Brief.
Return the full listing unchanged, excluding any images it contains.

-----

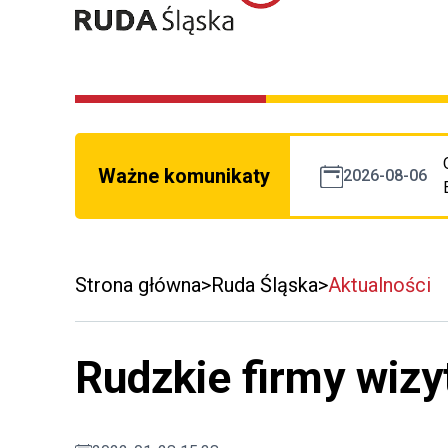
Ważne komunikaty
2026-08-06
Strona główna
Ruda Śląska
Aktualności
Rudzkie firmy wiz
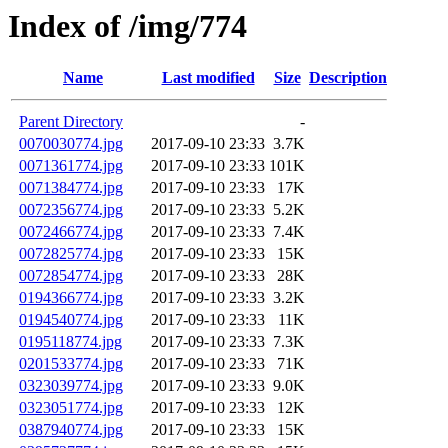
Index of /img/774
Name
Last modified
Size
Description
Parent Directory
-
0070030774.jpg
2017-09-10 23:33
3.7K
0071361774.jpg
2017-09-10 23:33
101K
0071384774.jpg
2017-09-10 23:33
17K
0072356774.jpg
2017-09-10 23:33
5.2K
0072466774.jpg
2017-09-10 23:33
7.4K
0072825774.jpg
2017-09-10 23:33
15K
0072854774.jpg
2017-09-10 23:33
28K
0194366774.jpg
2017-09-10 23:33
3.2K
0194540774.jpg
2017-09-10 23:33
11K
0195118774.jpg
2017-09-10 23:33
7.3K
0201533774.jpg
2017-09-10 23:33
71K
0323039774.jpg
2017-09-10 23:33
9.0K
0323051774.jpg
2017-09-10 23:33
12K
0387940774.jpg
2017-09-10 23:33
15K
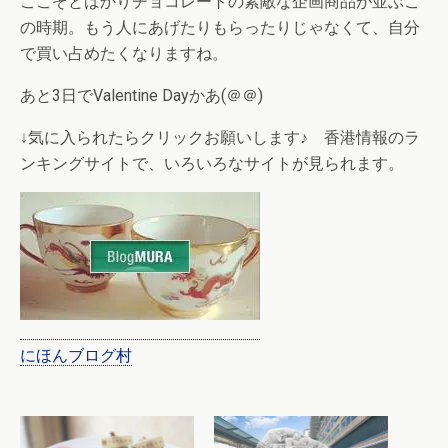
ここぞとばかりチョコレートの素敵な企画商品が並ぶこ
の時期。もう人にあげたりもらったりじゃなくて、自分
で買い占めたくなりますね。
あと3日でValentine Dayかあ(＠＠)
↓気に入られたらクリックお願いします♪ 香港情報のラ
ンキングサイトで、いろいろなサイトが見られます。
にほんブログ村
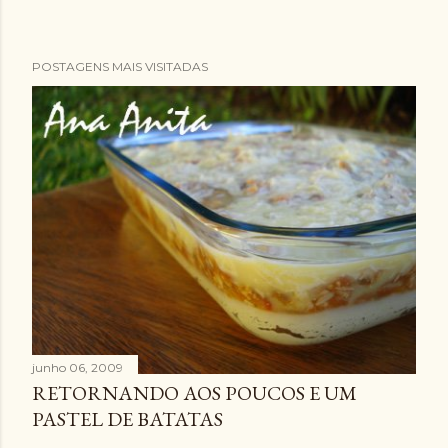
POSTAGENS MAIS VISITADAS
junho 06, 2009
RETORNANDO AOS POUCOS E UM
PASTEL DE BATATAS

-----

Response to this task.
Ważne komunikaty
2026-08-06
Strona główna
Ruda Śląska
Aktualności
Rudzkie firmy wiz
Index of /img/774
Name
Last modified
Size
Description
Parent Directory
-
0070030774.jpg
2017-09-10 23:33
3.7K
0071361774.jpg
2017-09-10 23:33
101K
0071384774.jpg
2017-09-10 23:33
17K
0072356774.jpg
2017-09-10 23:33
5.2K
0072466774.jpg
2017-09-10 23:33
7.4K
0072825774.jpg
2017-09-10 23:33
15K
0072854774.jpg
2017-09-10 23:33
28K
0194366774.jpg
2017-09-10 23:33
3.2K
0194540774.jpg
2017-09-10 23:33
11K
0195118774.jpg
2017-09-10 23:33
7.3K
0201533774.jpg
2017-09-10 23:33
71K
0323039774.jpg
2017-09-10 23:33
9.0K
0323051774.jpg
2017-09-10 23:33
12K
0387940774.jpg
2017-09-10 23:33
15K
ここぞとばかりチョコレートの素敵な企画商品が並ぶこ
の時期。もう人にあげたりもらったりじゃなくて、自分
で買い占めたくなりますね。
あと3日でValentine Dayかあ(＠＠)
↓気に入られたらクリックお願いします♪ 香港情報のラ
ンキングサイトで、いろいろなサイトが見られます。
にほんブログ村
POSTAGENS MAIS VISITADAS
junho 06, 2009
RETORNANDO AOS POUCOS E UM
PASTEL DE BATATAS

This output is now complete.